With such a disparity in how the New York Times values its print advertising and how it values its online advertising, is it any wonder that it suffers from the 10% problem?

Of course, the New York Times can’t just go charging the same rates for online employment ads as it does in print. In print, no other channels reach the same high-end national audience — but online, the competition is fierce.

Still, it seems impossible for the New York Times or other newspapers to overcome the 10% problem without beginning to value online ads at a premium, the same as they do in print, rather than making online look like a giveaway by comparison.

Here’s a telling line from the NYT’s Display Advertising: Print+Online Packages:

Print and online are powerful, and complementary, recruitment channels; Job Market integrates both to provide an unsurpassed employment marketplace. All of our display listings now go online for 30 days at nytimes.com so that you can recruit from two top-quality audience pools.

I’m sure it’s true that both audience pools are “top-quality” — it’s just that one happens to be 10 times as large — the challenge is to bring ad rates in line with that disparity in the face of fierce competition online.

  • jack_o

    NY Times main business will be online because paper printing is expensive than online. The future is online not paper print. Feed reader like http://NewsCombined.com will benefit this shift.

  • PS

    My question is: Will advertising reach it's "full potential" as seen by this analysis? Isn't simple supply and demand in effect here (i.e., if the NYT could charge $152k for an online ad, why wouldn't they)? Is it poor salesmanship on the web side? Or does print still have more value because it's a tangible asset (in advertiser's eyes) to the cacophony of the web?

    I guess my real question is: Are you saying that websites need to raise their rates to increase revenue creating parity, or that advertisers need to wise up to the seemingly bargain basement prices on the web?

  • Re: J. Jeffryes commnent on July 21st 2007...

    It will not be difficult for print advertisers to adapt and start tracking ad effectiveness using the ideas and tracking mechanisms we've learned from the Internet. For example, on your print ad, identify a unique URL specific to the ad. For example, an ad about buying a Lexus in Cosmo might list a URL, www.lexus.com/cosmo. Or, use a tracking phone number so that you can monitor leads coming from the print ad. I can only see print ads becoming more effective as advertisers are forced to develop ads with a call to action and tracking mechanisms, versus relying on branding and hoping for the best.

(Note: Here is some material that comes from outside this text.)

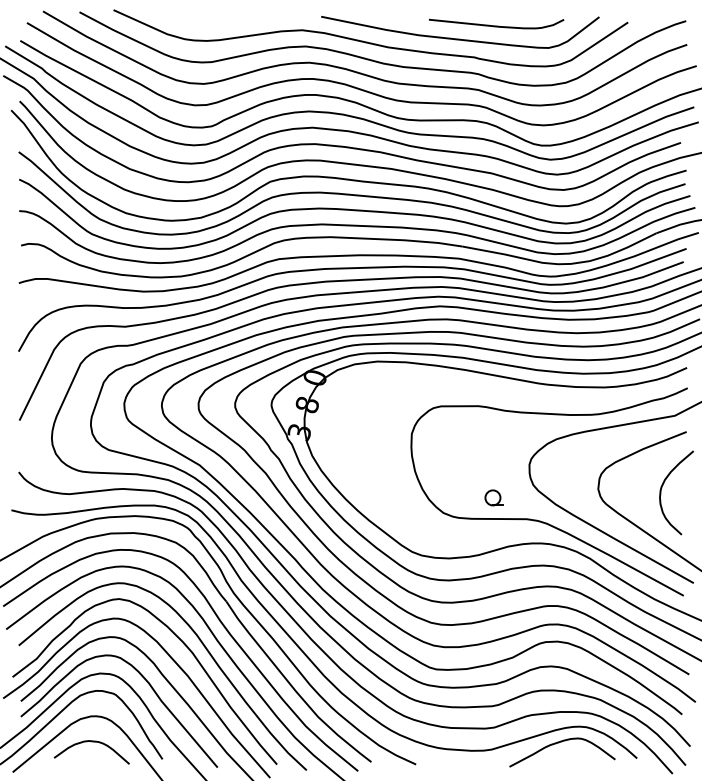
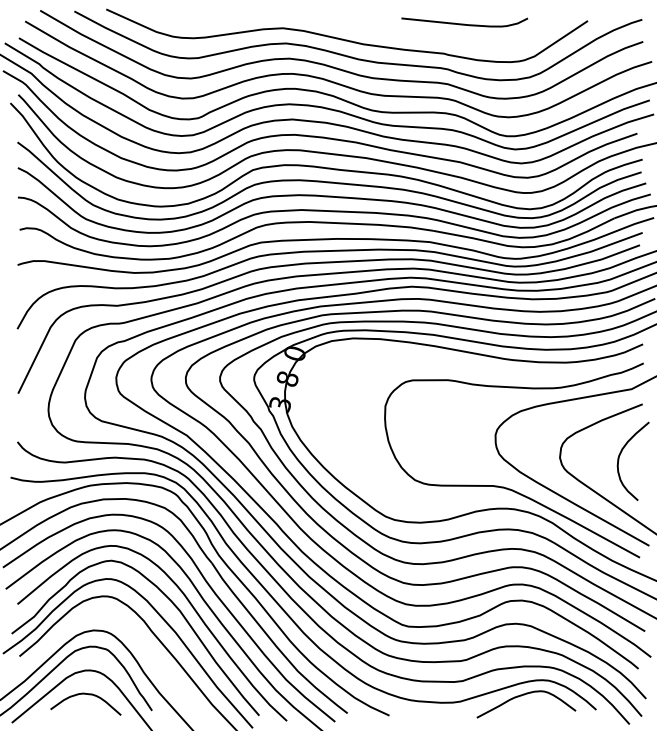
curve: (460, 38) -> (431, 35), removed
part: (493, 497) -> (461, 465), removed
curve: (150, 687) -> (140, 643), removed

  • If front page readership is any indication, the total uniques should be taken with buckets of salt. In my analysis, only about 14% of the people who visited washingtonpost.com in a month visited the home page even once.


  • There's a simple answer to this.

    When I worked in Advertising the ineffectiveness of advertising was hardly a secret. But customers couldn't measure the effectiveness of ads. So they paid and continue to pay ridiculous prices for them.

    Online ads, on the other hand, are measurable. They work just as well, if not better, than print, television, etc., the difference is that for the first time ad customers know exactly how ineffective they are.

    It's a great credit to the snakeoil salesmen in the Ad world that they've convinced their customers that what is really going on is that online ads are ineffective, preventing a massive collapse of the entire ad industry. Once ad customers wake up and admit to themselves that ads of any kind have never been very effective, the prices between online and everything else will equalize.